> Things to do:
**1)** List every product name (software, operating systems and camera models) mentioned in the post about Fuji SD cards on Macs.
**2)** In the post about Fuji SD cards on Macs, what message do Fuji cameras show on screen when they read the files Apple writes to a card?
**3)** Continue the post about Fuji SD cards on Macs from its last sentence.

> Given passage:
━━━━━━
PSA: Fuji Users – Lock Your SD Cards When Accessing Files On A Mac To Avoid Corruption
Apple can’t catch a break recently. First, there were/are issues with Photoshop and Lightroom with the newest macOs Sierra, and now there are issues appearing that are causing corruption and failure on SD cards used in Fuji cameras.
I second-shot about 20 weddings this year with my Fuji system, and most went off without a hitch: Either I shot on the lead’s cards, dumped a copy on my laptop and gave them the cards at the end of the night, or I shot on my cards and the lead mailed them back (weird, I know). I haven’t had any issues with the dozen or so photographers that I have shot with save one of the last ones; I received my SD cards back completely toasted.
Unbeknownst to me at the time, cards from Fuji cameras can have Issues with the files that Apple writes to all media drives. Granted it is not a specific issue with macOS Sierra as all OSX based systems write files like .DS_Store and ._AppleDouble that help with indexing and file retrieval. When these files are written to the card, Fuji cameras like the X100T see them as an error and Display “Card Error” on the screen, or even make the cards unmountable.
━━━━━━
> Given data:

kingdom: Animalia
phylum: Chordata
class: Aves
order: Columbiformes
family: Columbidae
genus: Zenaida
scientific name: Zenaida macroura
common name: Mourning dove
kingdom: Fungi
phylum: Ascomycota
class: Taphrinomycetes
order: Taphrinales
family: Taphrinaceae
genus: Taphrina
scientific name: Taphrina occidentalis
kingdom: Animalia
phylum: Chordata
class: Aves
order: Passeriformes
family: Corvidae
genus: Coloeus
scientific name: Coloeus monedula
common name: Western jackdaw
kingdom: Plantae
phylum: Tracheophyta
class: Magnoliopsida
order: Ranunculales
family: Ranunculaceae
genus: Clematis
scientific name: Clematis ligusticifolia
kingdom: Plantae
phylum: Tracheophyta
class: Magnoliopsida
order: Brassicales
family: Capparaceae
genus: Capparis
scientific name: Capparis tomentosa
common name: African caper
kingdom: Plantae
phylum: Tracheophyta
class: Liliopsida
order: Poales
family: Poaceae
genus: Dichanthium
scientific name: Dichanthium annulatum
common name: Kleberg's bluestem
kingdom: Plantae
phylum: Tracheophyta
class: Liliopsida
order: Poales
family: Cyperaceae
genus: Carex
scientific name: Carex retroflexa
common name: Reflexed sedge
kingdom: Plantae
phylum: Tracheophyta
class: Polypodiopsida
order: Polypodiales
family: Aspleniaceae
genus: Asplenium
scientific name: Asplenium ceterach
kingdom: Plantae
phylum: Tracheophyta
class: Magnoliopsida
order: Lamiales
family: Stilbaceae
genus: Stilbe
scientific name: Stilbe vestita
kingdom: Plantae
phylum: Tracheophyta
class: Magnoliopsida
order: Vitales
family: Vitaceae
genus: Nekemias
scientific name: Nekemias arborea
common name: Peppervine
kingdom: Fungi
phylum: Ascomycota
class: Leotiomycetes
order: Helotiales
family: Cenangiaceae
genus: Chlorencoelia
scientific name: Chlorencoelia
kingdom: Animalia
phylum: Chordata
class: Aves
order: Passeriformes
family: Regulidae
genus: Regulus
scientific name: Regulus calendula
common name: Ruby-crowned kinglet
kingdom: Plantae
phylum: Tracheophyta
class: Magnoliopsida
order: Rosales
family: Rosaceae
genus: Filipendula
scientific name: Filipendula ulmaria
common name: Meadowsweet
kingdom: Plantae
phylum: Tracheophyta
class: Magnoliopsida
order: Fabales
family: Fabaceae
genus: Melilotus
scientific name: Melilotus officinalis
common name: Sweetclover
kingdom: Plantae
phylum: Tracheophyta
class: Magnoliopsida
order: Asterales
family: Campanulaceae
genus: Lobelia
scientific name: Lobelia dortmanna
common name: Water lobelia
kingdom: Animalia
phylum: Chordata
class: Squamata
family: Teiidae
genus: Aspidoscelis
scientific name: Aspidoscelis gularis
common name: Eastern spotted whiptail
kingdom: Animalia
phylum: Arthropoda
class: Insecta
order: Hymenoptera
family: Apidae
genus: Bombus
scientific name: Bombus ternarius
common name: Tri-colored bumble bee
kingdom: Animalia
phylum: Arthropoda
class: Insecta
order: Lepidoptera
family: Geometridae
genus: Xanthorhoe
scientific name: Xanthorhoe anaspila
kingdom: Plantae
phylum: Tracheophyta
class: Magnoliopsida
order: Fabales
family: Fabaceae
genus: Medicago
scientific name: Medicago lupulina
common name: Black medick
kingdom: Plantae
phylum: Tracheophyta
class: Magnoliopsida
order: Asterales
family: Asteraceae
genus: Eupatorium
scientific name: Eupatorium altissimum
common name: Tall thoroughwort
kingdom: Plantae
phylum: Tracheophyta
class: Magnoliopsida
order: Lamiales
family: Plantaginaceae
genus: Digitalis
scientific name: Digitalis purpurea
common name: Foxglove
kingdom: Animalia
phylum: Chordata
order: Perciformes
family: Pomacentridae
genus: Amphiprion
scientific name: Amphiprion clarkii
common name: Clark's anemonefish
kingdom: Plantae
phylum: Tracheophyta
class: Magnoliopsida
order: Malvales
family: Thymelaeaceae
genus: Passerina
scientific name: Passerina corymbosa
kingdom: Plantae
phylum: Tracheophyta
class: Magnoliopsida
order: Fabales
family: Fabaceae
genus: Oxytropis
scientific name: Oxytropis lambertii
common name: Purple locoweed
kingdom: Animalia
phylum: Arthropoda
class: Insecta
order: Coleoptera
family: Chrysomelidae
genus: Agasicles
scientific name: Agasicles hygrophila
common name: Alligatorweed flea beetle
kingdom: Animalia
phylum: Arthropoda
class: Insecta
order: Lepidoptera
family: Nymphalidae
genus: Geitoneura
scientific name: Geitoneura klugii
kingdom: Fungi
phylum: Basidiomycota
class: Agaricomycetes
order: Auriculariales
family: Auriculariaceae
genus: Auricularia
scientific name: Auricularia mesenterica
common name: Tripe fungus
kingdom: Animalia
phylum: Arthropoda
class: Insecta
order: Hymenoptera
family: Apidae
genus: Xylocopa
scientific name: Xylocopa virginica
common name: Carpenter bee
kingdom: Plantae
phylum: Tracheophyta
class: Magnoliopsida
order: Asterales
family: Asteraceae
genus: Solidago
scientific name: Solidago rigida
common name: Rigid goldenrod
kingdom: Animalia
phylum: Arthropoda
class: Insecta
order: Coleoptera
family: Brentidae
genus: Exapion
━━━━━━
> Results of the tasks:
**1)** Photoshop, Lightroom, macOS Sierra, OSX, X100T

**2)** "Card Error"

**3)**
A simple solution to prevent theses files from being written to your SD cards is enabling the write protection switch before inserting them into your computer. Enabling the switch will allow you read the image file off the card and prevent macOS from indexing them. When you are done transferring, your files disable the write protection and format the cards in camera.
A second solution comes from Zerotwenty and their $15 app BlueHarvest. Die hard Star Wars fans will understand the reference, but what Blueharvest does is prevent
the Empire macOS from writing .DS_Store files on your local and networked drives. If you work with Fuji cameras extensively, it is worth the free trial and peace of mind especially when working on a Mac.
In my situation, luckily, the Lead got all the files she needs before the cards became corrupted. I was miffed that I lost two cards, but it gave me the opportunity to invest in the Lexar x1000 UHS-II I had been eyeing up on B&H.